(Extracted data entries)
——————

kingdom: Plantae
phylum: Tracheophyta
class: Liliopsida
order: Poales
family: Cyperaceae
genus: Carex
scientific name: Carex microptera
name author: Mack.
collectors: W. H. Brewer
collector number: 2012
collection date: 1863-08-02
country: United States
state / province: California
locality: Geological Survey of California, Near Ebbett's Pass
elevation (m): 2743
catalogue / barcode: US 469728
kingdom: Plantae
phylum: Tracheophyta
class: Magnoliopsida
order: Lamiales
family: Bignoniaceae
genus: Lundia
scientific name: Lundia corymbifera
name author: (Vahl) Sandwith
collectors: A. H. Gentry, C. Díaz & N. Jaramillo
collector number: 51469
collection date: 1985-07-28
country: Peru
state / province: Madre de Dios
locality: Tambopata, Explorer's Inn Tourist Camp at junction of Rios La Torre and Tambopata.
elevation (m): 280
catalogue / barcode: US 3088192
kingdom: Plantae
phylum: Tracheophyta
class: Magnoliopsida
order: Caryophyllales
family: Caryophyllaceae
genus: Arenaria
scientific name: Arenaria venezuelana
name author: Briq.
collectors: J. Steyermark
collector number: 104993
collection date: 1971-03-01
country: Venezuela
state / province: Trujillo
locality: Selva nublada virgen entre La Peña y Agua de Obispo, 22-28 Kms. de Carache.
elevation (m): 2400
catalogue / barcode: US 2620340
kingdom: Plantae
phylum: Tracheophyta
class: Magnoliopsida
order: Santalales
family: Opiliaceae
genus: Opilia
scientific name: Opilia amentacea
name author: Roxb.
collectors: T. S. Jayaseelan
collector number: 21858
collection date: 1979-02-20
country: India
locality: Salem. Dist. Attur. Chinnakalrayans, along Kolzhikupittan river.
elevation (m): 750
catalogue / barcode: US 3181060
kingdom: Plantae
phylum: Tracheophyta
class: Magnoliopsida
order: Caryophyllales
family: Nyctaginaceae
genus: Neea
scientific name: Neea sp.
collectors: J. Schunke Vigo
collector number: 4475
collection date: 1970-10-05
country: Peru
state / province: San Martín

——————

#### [WHAT IS EXPECTED]
Can you retype every line of the listing above with no changes?

#### [CORRECT OUTPUT]
kingdom: Plantae
phylum: Tracheophyta
class: Liliopsida
order: Poales
family: Cyperaceae
genus: Carex
scientific name: Carex microptera
name author: Mack.
collectors: W. H. Brewer
collector number: 2012
collection date: 1863-08-02
country: United States
state / province: California
locality: Geological Survey of California, Near Ebbett's Pass
elevation (m): 2743
catalogue / barcode: US 469728
kingdom: Plantae
phylum: Tracheophyta
class: Magnoliopsida
order: Lamiales
family: Bignoniaceae
genus: Lundia
scientific name: Lundia corymbifera
name author: (Vahl) Sandwith
collectors: A. H. Gentry, C. Díaz & N. Jaramillo
collector number: 51469
collection date: 1985-07-28
country: Peru
state / province: Madre de Dios
locality: Tambopata, Explorer's Inn Tourist Camp at junction of Rios La Torre and Tambopata.
elevation (m): 280
catalogue / barcode: US 3088192
kingdom: Plantae
phylum: Tracheophyta
class: Magnoliopsida
order: Caryophyllales
family: Caryophyllaceae
genus: Arenaria
scientific name: Arenaria venezuelana
name author: Briq.
collectors: J. Steyermark
collector number: 104993
collection date: 1971-03-01
country: Venezuela
state / province: Trujillo
locality: Selva nublada virgen entre La Peña y Agua de Obispo, 22-28 Kms. de Carache.
elevation (m): 2400
catalogue / barcode: US 2620340
kingdom: Plantae
phylum: Tracheophyta
class: Magnoliopsida
order: Santalales
family: Opiliaceae
genus: Opilia
scientific name: Opilia amentacea
name author: Roxb.
collectors: T. S. Jayaseelan
collector number: 21858
collection date: 1979-02-20
country: India
locality: Salem. Dist. Attur. Chinnakalrayans, along Kolzhikupittan river.
elevation (m): 750
catalogue / barcode: US 3181060
kingdom: Plantae
phylum: Tracheophyta
class: Magnoliopsida
order: Caryophyllales
family: Nyctaginaceae
genus: Neea
scientific name: Neea sp.
collectors: J. Schunke Vigo
collector number: 4475
collection date: 1970-10-05
country: Peru
state / province: San Martín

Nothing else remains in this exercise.